Speaking on the company’s performance, Mr. Mohamed Al Bastaki, Chairman BENEFIT , stated: “In terms of the financial results for 2024, I am pleased to say that the year gone by has also been proved to be a success in delivering tangible results. Growth rate for 2024 was 19 per cent. Revenue for the year was BD 17 M (US$ 45.3 Million) and net profit was 2 Million ($ 5.3 Million).
Mr. Al Bastaki also announced that the Board had formally adopted a new three-year strategic roadmap to commence in 2025. The strategy encompasses a phased international expansion, optimisation of internal operations, enhanced revenue diversification, long-term sustainability initiatives, and the advancement of innovation and digital transformation initiatives across all service lines.

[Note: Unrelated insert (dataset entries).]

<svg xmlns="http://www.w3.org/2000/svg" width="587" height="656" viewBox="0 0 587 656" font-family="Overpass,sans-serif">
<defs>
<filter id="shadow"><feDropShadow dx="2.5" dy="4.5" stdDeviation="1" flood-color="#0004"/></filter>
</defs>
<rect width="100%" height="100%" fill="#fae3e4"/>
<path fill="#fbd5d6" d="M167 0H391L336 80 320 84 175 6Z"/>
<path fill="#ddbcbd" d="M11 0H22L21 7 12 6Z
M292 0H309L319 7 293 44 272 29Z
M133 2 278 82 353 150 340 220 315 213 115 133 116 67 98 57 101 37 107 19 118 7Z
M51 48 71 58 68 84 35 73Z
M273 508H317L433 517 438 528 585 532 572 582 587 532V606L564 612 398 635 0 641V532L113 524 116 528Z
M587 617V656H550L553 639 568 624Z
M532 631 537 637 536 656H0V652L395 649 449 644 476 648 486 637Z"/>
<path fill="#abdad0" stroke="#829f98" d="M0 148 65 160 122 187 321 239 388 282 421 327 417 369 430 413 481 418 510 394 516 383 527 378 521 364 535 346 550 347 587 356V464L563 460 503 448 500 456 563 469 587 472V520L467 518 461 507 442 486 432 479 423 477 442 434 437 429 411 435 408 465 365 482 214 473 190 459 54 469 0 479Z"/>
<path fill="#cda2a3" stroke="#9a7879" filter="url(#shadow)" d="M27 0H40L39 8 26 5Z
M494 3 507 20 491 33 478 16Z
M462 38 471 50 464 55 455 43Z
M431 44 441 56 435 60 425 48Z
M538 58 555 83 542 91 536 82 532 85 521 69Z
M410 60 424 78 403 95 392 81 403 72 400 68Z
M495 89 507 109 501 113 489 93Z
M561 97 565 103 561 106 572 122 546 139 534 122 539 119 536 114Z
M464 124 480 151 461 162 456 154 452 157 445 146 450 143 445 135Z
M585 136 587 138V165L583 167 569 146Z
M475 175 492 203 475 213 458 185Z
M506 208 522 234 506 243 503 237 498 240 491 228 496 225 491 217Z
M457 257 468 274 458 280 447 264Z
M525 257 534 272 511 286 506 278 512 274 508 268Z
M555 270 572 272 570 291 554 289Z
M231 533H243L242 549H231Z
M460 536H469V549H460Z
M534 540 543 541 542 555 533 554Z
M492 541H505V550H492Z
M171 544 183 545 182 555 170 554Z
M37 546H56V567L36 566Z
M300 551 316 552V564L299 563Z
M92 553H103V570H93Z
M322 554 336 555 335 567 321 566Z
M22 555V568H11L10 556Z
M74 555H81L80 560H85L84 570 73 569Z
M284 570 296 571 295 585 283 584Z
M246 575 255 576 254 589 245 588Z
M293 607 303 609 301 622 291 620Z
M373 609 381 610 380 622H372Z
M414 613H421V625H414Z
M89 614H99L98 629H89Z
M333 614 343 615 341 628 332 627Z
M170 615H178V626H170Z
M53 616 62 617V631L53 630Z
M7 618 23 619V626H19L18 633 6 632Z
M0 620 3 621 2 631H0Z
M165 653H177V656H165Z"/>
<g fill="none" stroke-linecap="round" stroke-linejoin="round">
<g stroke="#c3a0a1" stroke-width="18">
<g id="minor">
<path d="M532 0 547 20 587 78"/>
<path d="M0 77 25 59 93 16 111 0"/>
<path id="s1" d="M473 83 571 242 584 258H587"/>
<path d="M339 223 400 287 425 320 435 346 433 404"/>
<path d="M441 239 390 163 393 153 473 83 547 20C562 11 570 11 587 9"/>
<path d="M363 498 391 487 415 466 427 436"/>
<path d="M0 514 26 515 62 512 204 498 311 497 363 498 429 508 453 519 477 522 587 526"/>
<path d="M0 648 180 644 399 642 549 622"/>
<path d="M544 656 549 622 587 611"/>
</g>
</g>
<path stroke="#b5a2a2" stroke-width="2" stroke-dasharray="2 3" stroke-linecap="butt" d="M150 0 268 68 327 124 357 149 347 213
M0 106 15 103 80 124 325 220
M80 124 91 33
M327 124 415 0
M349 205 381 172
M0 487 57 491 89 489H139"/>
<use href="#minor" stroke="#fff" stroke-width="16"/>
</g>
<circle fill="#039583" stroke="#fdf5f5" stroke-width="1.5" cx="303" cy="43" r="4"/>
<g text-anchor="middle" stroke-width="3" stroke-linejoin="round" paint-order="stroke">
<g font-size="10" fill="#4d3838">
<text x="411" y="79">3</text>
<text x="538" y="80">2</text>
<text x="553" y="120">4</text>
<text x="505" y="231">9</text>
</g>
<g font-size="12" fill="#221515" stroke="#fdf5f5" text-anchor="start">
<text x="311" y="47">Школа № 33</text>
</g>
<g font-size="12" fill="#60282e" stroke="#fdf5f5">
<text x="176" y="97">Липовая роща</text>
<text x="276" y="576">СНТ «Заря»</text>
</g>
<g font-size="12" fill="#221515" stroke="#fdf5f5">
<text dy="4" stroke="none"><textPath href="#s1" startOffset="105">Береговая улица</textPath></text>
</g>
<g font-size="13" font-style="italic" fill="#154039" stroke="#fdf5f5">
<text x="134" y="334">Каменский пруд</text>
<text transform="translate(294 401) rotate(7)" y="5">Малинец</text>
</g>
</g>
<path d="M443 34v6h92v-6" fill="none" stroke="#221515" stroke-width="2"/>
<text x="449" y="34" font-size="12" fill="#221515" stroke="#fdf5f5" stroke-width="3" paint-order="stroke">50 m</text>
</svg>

“I extend my sincere appreciation to the CBB for its continued support of BENEFIT and its pivotal role in fostering a stable and progressive regulatory environment for the Kingdom’s banking and financial sector—an environment that has significantly reinforced Bahrain’s standing as a leading financial hub in the region,” said Mr. Al Bastaki. “I would also like to thank our partner banks and valued customers for their trust, and our shareholders for their ongoing encouragement. The achievements of 2024 set a strong precedent, and I am confident they will serve as a foundation for yet another successful and impactful year ahead.”
Chief Executive of BENEFIT; Mr. Abdulwahed AlJanahi commented, “The year 2024 represented another pivotal chapter in BENEFIT ’s evolution. We achieved substantial progress in advancing our digital strategy across multiple sectors, while reinforcing our long-term commitment to the development of Bahrain’s financial services and payments landscape. Throughout the year, we remained firmly aligned with our objective of delivering measurable value to our shareholders, strategic partners, and customers. At the same time, we continued to play an active role in enabling Bahrain’s digital economy by introducing innovative solutions and service enhancements that directly address market needs and future opportunities.”
Mr. AlJanahi affirmed that BENEFIT has successfully developed a robust and well-integrated payment network that connects individuals and businesses across Bahrain, accelerating the adoption of emerging technologies in the banking and financial services sector and reinforcing Bahrain’s position as a growing fintech hub, and added, “Our achievements of the past year reflect a long-term vision to establish a resilient electronic payment infrastructure that supports the Kingdom’s digital economy. Key developments in 2024 included the implementation of central authentication for open banking via BENEFIT Pay”
Mr. AlJanahi concluded by thanking the Board for its strategic direction, the company’s staff for their continued dedication, and the Central Bank of Bahrain, member banks, and shareholders for their valuable partnership and confidence in the company’s long-term vision.